Like many artists, Thom Kulp has always engaged in some sort of creative endeavor. His journey began with crayons and pencils as a child and progressed to water colors, oils and acrylics later in life. Along the way there were other explorations and forays into collage, collagraphy, encaustic, block printing, and mandala drawing. Some of his latest pieces are venturing into the three dimensional realm, but have not as of yet become true sculptures. They are more akin to bas reliefs.
Thom studied painting and drawing at Harrisburg Area Community College with the colorist painter, Edith Socolow who influenced him in the realm of abstract art. Color as subject matter was a revelation to him and his current work is still highly influenced by this. After studying Experimental Mixed Media Linda McCloskey for several years at the Art Association of Harrisburg, he took over that class and taught it for several years there as well as at the York Art Association in York, PA. In addition to studying with Linda, Thom has taken classed with Julie Yontz-Rupp, Phyllis Disher-Fredericks and Ron Schloyer. He has conducted various workshops in Experimental Mixed Media, Collagraphic Printing, Mandala Making, and Painting in the style of Jackson Pollock. Currently he teaches students in his home studio located in Linglestown, PA. He has participated in many local shows and won numerous awards for his art.
I paint in a non-objective manner, because I feel this gives me the greatest leeway to express my love of color, shape, form, texture and line and to express my immediate emotional state at the time of creation. The great variety of acrylic compatible media opens up vast worlds of self-discovery and experimentation.

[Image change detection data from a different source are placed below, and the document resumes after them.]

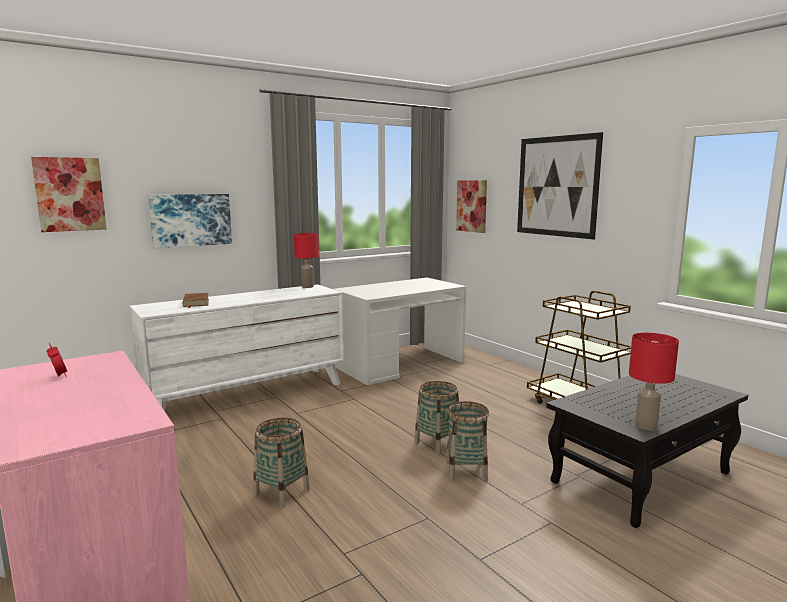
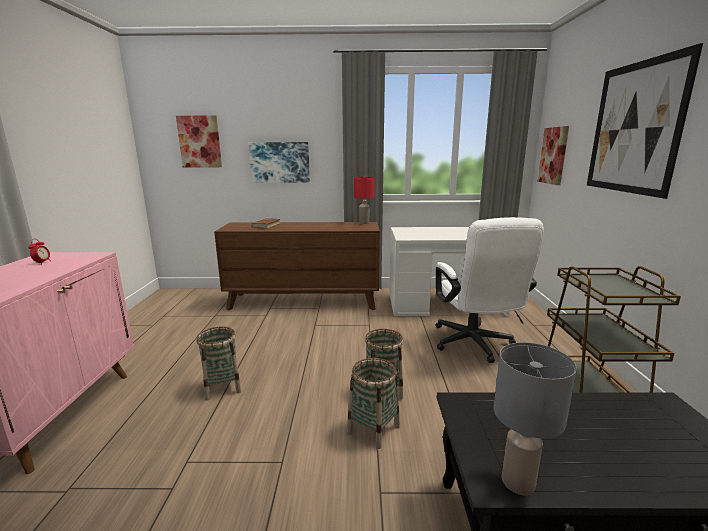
camera: 35 degrees right, 5 degrees up
(248, 394) = (304, 301): white dresser -> brown dresser
(465, 391) = (475, 345): none -> white office chair
(646, 426) = (519, 482): red table lamp -> grey table lamp

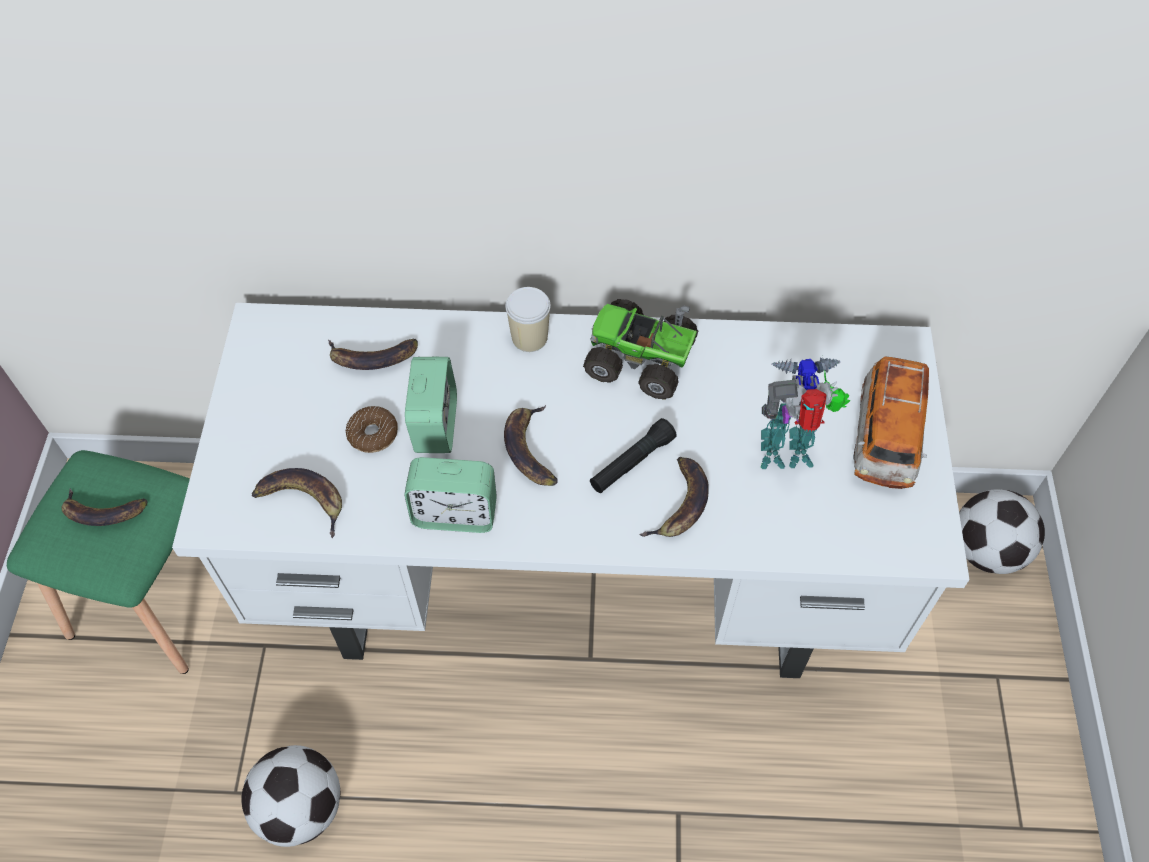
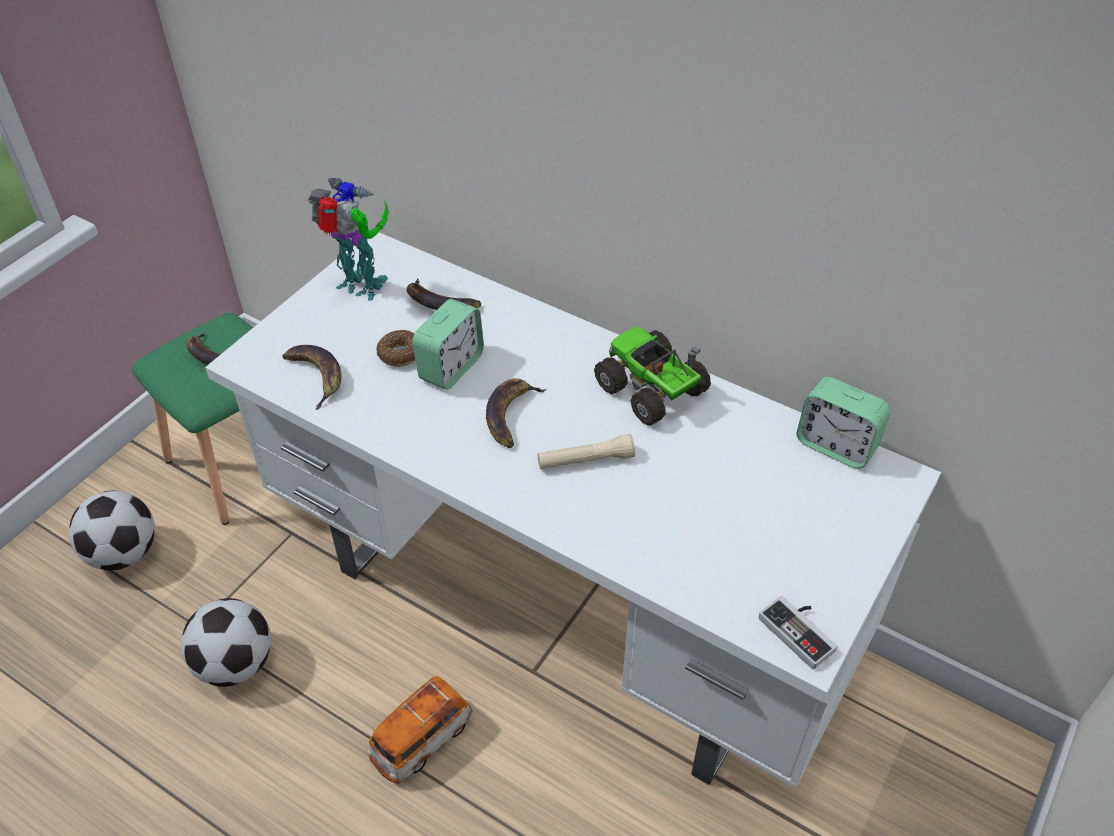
camera: 30 degrees right, 10 degrees down
(455, 514) = (417, 434): alarm clock -> alarm clock (836, 445)
(529, 338) = (571, 337): cup -> none
(631, 463) = (585, 460): black flashlight -> beige flashlight
(680, 504) = (602, 508): banana -> none
(788, 455) = (726, 514): toy robot -> toy robot (362, 288)
(885, 438) = (828, 541): toy car -> toy car (421, 739)
(917, 534) = (801, 631): none -> game controller
(985, 550) = (971, 768): football -> football (124, 553)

Any given painting of mine may contain, in no special order, multiple layers of acrylic paint, acrylic ink, fluid acrylics, colored chalk, charcoal, colored pencil, Caran D’Ache crayons, gloss medium, and collage elements of paper.
Paintings develop through these various media applied to paper or canvas with a variety of tools used to manipulate the surface. I use brushes, brayers, squeegees, and various implements such as jar lids, combs, and found objects as stampings agents to leave unique marks on the surface. A spritz of alcohol instantly imparts a unique texture to a wet surface. What may appear prominently one hour during the painting session, disappears the next, perhaps ultimately to be reborn as another color or texture in a later stage of the process. Everything remains in a state of flux. This uneasy state of incompleteness drives the creative process forward to resolution.
Each painting is a journey. It is never clear to me where the journey will lead. I take cues from the painting as to what my next step should be. It becomes an exciting revelation, an epiphany of unexpected juxtapositions, unplanned results that dazzle and beguile.